* _Task_: Each line of data below must be printed exactly as written, with any pictures removed.

* _Task material_:
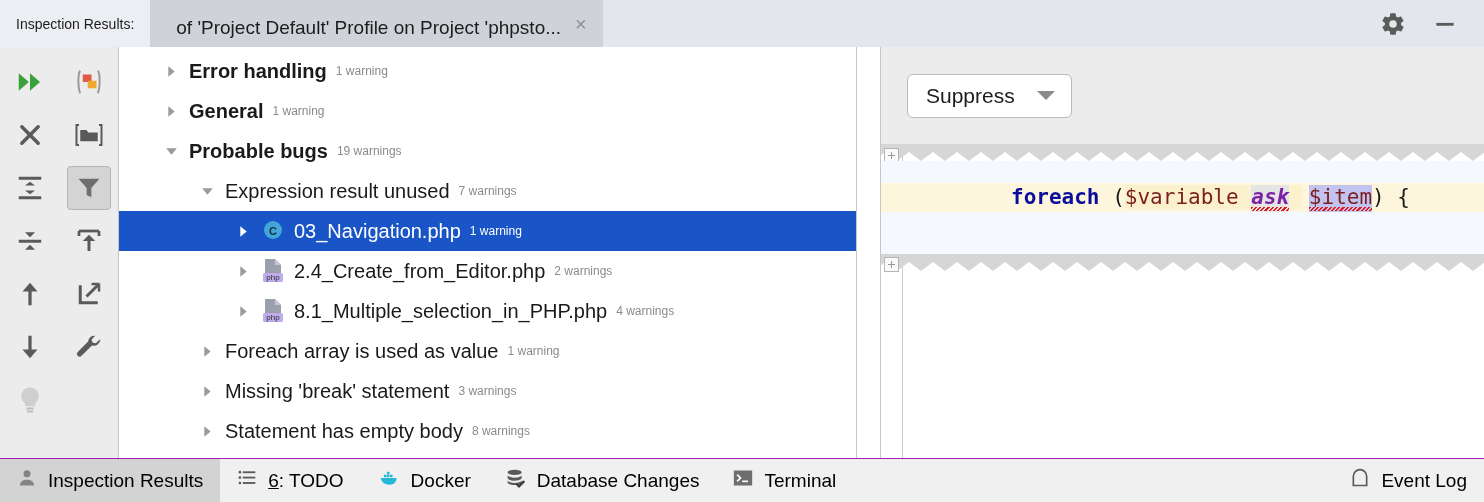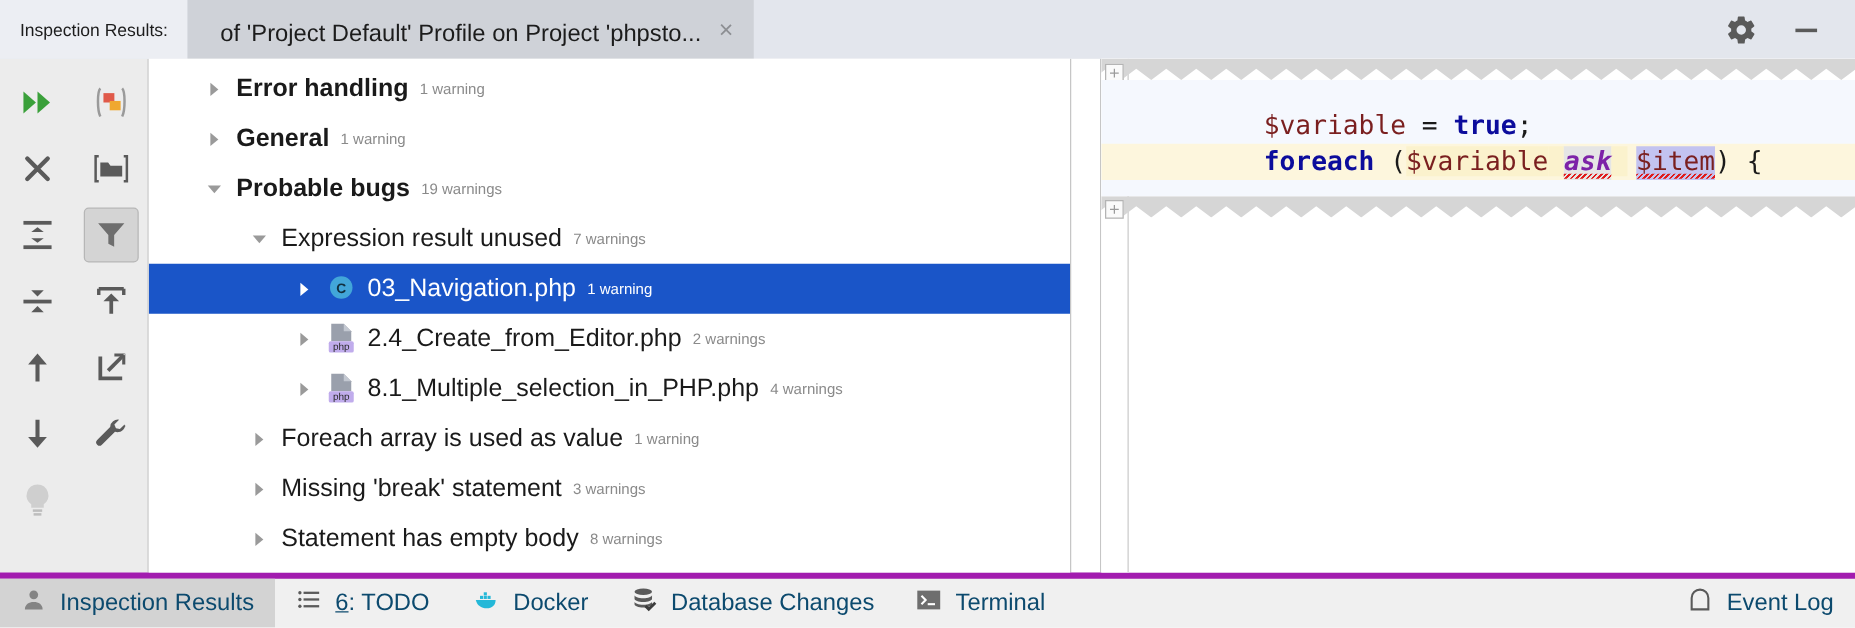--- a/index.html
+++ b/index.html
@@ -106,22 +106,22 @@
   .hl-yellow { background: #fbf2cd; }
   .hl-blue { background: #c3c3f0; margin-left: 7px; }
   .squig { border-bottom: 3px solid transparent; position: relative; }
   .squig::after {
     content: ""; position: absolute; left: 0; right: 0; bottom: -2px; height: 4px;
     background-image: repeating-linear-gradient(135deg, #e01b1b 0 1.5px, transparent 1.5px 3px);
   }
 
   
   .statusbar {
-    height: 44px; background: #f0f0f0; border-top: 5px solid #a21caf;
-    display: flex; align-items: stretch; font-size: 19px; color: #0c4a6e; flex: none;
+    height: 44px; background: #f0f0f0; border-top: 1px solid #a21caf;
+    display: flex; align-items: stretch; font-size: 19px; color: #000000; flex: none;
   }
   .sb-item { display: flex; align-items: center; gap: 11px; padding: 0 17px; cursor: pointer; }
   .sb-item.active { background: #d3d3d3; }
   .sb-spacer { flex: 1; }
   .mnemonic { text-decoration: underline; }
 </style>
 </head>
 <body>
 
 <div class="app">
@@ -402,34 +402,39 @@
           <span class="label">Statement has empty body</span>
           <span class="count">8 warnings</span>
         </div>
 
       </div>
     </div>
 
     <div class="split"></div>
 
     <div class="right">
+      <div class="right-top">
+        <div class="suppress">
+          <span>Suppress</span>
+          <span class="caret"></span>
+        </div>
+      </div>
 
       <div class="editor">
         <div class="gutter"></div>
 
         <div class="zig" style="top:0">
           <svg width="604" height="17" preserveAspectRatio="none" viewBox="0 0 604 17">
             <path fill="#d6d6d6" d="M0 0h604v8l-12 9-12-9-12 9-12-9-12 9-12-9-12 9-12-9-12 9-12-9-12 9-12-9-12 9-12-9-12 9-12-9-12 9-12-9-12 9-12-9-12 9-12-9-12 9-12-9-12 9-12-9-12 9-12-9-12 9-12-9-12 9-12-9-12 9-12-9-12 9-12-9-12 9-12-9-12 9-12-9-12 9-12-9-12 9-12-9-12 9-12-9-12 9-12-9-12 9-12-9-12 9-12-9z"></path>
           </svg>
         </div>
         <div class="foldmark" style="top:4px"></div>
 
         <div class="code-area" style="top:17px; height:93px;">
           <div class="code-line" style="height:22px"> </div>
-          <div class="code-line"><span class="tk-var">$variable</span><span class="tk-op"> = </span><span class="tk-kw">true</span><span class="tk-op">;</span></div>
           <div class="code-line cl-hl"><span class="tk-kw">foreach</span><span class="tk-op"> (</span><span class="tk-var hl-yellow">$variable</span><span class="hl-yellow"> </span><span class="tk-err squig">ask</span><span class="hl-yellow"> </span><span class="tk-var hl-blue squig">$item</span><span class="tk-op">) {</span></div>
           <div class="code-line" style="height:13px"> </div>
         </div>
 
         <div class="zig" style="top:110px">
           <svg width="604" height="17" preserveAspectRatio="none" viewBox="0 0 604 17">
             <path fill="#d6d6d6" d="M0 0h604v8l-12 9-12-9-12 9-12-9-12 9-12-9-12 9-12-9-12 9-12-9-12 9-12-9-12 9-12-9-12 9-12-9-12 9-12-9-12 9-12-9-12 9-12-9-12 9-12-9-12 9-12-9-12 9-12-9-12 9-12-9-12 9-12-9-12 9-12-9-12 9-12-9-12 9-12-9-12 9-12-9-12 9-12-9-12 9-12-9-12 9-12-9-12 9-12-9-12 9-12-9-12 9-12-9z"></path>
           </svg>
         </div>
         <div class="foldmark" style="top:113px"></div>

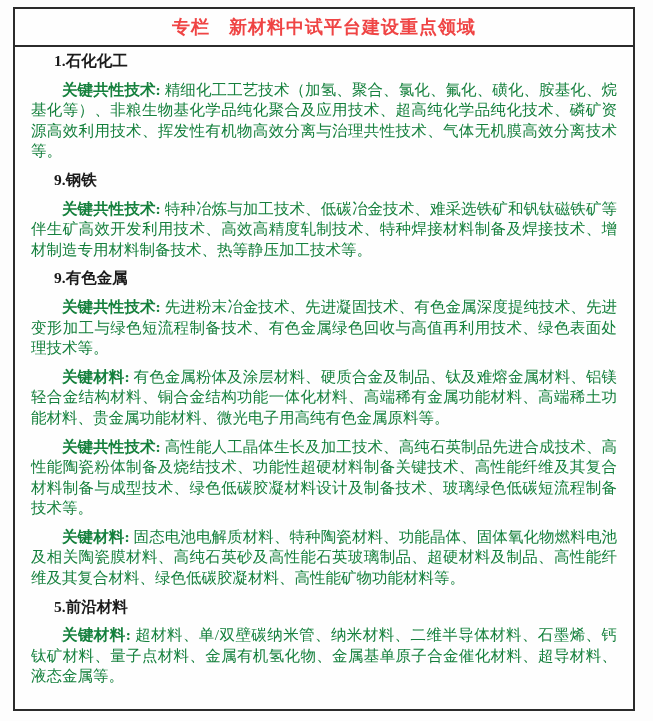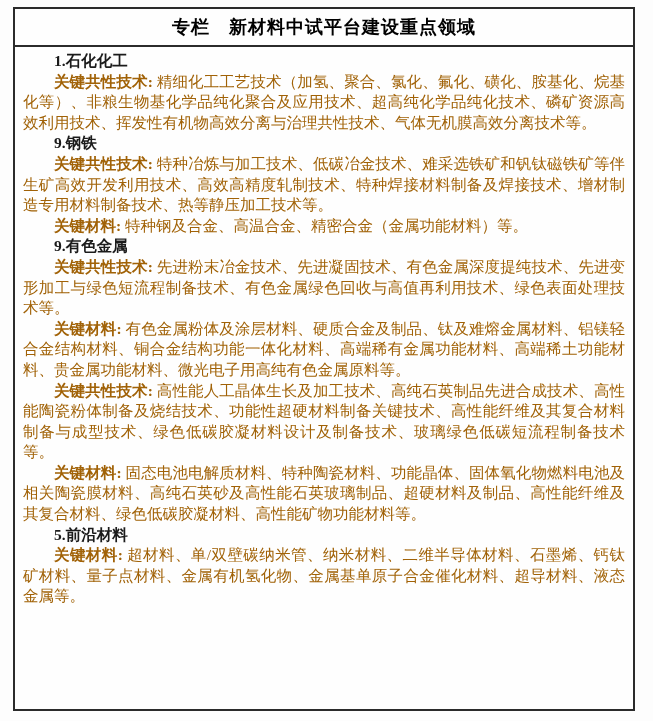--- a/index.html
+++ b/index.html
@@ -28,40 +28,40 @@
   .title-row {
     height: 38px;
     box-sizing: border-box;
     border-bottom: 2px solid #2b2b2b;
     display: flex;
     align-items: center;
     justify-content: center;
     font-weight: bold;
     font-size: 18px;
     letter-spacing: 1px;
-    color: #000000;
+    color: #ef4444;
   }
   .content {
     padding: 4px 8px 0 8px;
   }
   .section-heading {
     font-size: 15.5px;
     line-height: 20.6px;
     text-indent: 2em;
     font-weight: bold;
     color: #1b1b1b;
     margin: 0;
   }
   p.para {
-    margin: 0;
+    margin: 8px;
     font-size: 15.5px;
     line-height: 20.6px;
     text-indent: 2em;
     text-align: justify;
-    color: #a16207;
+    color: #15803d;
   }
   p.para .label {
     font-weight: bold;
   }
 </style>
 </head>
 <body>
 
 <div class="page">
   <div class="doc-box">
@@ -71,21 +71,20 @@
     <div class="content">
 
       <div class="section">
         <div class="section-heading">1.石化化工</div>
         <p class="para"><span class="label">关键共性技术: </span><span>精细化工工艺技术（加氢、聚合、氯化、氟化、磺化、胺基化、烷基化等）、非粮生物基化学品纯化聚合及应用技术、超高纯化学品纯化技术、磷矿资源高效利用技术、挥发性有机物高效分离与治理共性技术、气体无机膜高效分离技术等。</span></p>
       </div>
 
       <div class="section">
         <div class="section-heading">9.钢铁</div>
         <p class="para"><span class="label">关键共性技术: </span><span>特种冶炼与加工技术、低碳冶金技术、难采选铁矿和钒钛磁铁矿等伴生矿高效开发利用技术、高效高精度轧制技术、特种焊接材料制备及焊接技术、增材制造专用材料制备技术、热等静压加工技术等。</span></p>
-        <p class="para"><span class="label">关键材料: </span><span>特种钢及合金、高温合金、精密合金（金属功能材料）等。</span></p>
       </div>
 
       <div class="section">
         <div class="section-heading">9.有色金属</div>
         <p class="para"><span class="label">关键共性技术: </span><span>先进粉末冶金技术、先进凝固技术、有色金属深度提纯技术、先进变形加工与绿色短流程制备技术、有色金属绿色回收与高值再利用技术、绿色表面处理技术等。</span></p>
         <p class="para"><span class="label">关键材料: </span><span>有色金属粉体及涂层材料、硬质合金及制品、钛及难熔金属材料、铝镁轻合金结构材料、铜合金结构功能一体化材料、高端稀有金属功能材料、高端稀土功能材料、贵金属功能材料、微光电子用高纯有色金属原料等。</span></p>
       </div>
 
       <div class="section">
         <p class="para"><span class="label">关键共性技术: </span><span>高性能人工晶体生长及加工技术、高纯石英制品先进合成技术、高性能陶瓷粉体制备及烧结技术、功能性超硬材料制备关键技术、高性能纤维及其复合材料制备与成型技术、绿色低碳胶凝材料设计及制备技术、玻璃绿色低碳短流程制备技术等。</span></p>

* _Result of the task_:
--- a/index.html
+++ b/index.html
@@ -106,22 +106,22 @@
   .hl-yellow { background: #fbf2cd; }
   .hl-blue { background: #c3c3f0; margin-left: 7px; }
   .squig { border-bottom: 3px solid transparent; position: relative; }
   .squig::after {
     content: ""; position: absolute; left: 0; right: 0; bottom: -2px; height: 4px;
     background-image: repeating-linear-gradient(135deg, #e01b1b 0 1.5px, transparent 1.5px 3px);
   }
 
   
   .statusbar {
-    height: 44px; background: #f0f0f0; border-top: 5px solid #a21caf;
-    display: flex; align-items: stretch; font-size: 19px; color: #0c4a6e; flex: none;
+    height: 44px; background: #f0f0f0; border-top: 1px solid #a21caf;
+    display: flex; align-items: stretch; font-size: 19px; color: #000000; flex: none;
   }
   .sb-item { display: flex; align-items: center; gap: 11px; padding: 0 17px; cursor: pointer; }
   .sb-item.active { background: #d3d3d3; }
   .sb-spacer { flex: 1; }
   .mnemonic { text-decoration: underline; }
 </style>
 </head>
 <body>
 
 <div class="app">
@@ -402,34 +402,39 @@
           <span class="label">Statement has empty body</span>
           <span class="count">8 warnings</span>
         </div>
 
       </div>
     </div>
 
     <div class="split"></div>
 
     <div class="right">
+      <div class="right-top">
+        <div class="suppress">
+          <span>Suppress</span>
+          <span class="caret"></span>
+        </div>
+      </div>
 
       <div class="editor">
         <div class="gutter"></div>
 
         <div class="zig" style="top:0">
           <svg width="604" height="17" preserveAspectRatio="none" viewBox="0 0 604 17">
             <path fill="#d6d6d6" d="M0 0h604v8l-12 9-12-9-12 9-12-9-12 9-12-9-12 9-12-9-12 9-12-9-12 9-12-9-12 9-12-9-12 9-12-9-12 9-12-9-12 9-12-9-12 9-12-9-12 9-12-9-12 9-12-9-12 9-12-9-12 9-12-9-12 9-12-9-12 9-12-9-12 9-12-9-12 9-12-9-12 9-12-9-12 9-12-9-12 9-12-9-12 9-12-9-12 9-12-9-12 9-12-9-12 9-12-9z"></path>
           </svg>
         </div>
         <div class="foldmark" style="top:4px"></div>
 
         <div class="code-area" style="top:17px; height:93px;">
           <div class="code-line" style="height:22px"> </div>
-          <div class="code-line"><span class="tk-var">$variable</span><span class="tk-op"> = </span><span class="tk-kw">true</span><span class="tk-op">;</span></div>
           <div class="code-line cl-hl"><span class="tk-kw">foreach</span><span class="tk-op"> (</span><span class="tk-var hl-yellow">$variable</span><span class="hl-yellow"> </span><span class="tk-err squig">ask</span><span class="hl-yellow"> </span><span class="tk-var hl-blue squig">$item</span><span class="tk-op">) {</span></div>
           <div class="code-line" style="height:13px"> </div>
         </div>
 
         <div class="zig" style="top:110px">
           <svg width="604" height="17" preserveAspectRatio="none" viewBox="0 0 604 17">
             <path fill="#d6d6d6" d="M0 0h604v8l-12 9-12-9-12 9-12-9-12 9-12-9-12 9-12-9-12 9-12-9-12 9-12-9-12 9-12-9-12 9-12-9-12 9-12-9-12 9-12-9-12 9-12-9-12 9-12-9-12 9-12-9-12 9-12-9-12 9-12-9-12 9-12-9-12 9-12-9-12 9-12-9-12 9-12-9-12 9-12-9-12 9-12-9-12 9-12-9-12 9-12-9-12 9-12-9-12 9-12-9-12 9-12-9z"></path>
           </svg>
         </div>
         <div class="foldmark" style="top:113px"></div>

--- a/index.html
+++ b/index.html
@@ -28,40 +28,40 @@
   .title-row {
     height: 38px;
     box-sizing: border-box;
     border-bottom: 2px solid #2b2b2b;
     display: flex;
     align-items: center;
     justify-content: center;
     font-weight: bold;
     font-size: 18px;
     letter-spacing: 1px;
-    color: #000000;
+    color: #ef4444;
   }
   .content {
     padding: 4px 8px 0 8px;
   }
   .section-heading {
     font-size: 15.5px;
     line-height: 20.6px;
     text-indent: 2em;
     font-weight: bold;
     color: #1b1b1b;
     margin: 0;
   }
   p.para {
-    margin: 0;
+    margin: 8px;
     font-size: 15.5px;
     line-height: 20.6px;
     text-indent: 2em;
     text-align: justify;
-    color: #a16207;
+    color: #15803d;
   }
   p.para .label {
     font-weight: bold;
   }
 </style>
 </head>
 <body>
 
 <div class="page">
   <div class="doc-box">
@@ -71,21 +71,20 @@
     <div class="content">
 
       <div class="section">
         <div class="section-heading">1.石化化工</div>
         <p class="para"><span class="label">关键共性技术: </span><span>精细化工工艺技术（加氢、聚合、氯化、氟化、磺化、胺基化、烷基化等）、非粮生物基化学品纯化聚合及应用技术、超高纯化学品纯化技术、磷矿资源高效利用技术、挥发性有机物高效分离与治理共性技术、气体无机膜高效分离技术等。</span></p>
       </div>
 
       <div class="section">
         <div class="section-heading">9.钢铁</div>
         <p class="para"><span class="label">关键共性技术: </span><span>特种冶炼与加工技术、低碳冶金技术、难采选铁矿和钒钛磁铁矿等伴生矿高效开发利用技术、高效高精度轧制技术、特种焊接材料制备及焊接技术、增材制造专用材料制备技术、热等静压加工技术等。</span></p>
-        <p class="para"><span class="label">关键材料: </span><span>特种钢及合金、高温合金、精密合金（金属功能材料）等。</span></p>
       </div>
 
       <div class="section">
         <div class="section-heading">9.有色金属</div>
         <p class="para"><span class="label">关键共性技术: </span><span>先进粉末冶金技术、先进凝固技术、有色金属深度提纯技术、先进变形加工与绿色短流程制备技术、有色金属绿色回收与高值再利用技术、绿色表面处理技术等。</span></p>
         <p class="para"><span class="label">关键材料: </span><span>有色金属粉体及涂层材料、硬质合金及制品、钛及难熔金属材料、铝镁轻合金结构材料、铜合金结构功能一体化材料、高端稀有金属功能材料、高端稀土功能材料、贵金属功能材料、微光电子用高纯有色金属原料等。</span></p>
       </div>
 
       <div class="section">
         <p class="para"><span class="label">关键共性技术: </span><span>高性能人工晶体生长及加工技术、高纯石英制品先进合成技术、高性能陶瓷粉体制备及烧结技术、功能性超硬材料制备关键技术、高性能纤维及其复合材料制备与成型技术、绿色低碳胶凝材料设计及制备技术、玻璃绿色低碳短流程制备技术等。</span></p>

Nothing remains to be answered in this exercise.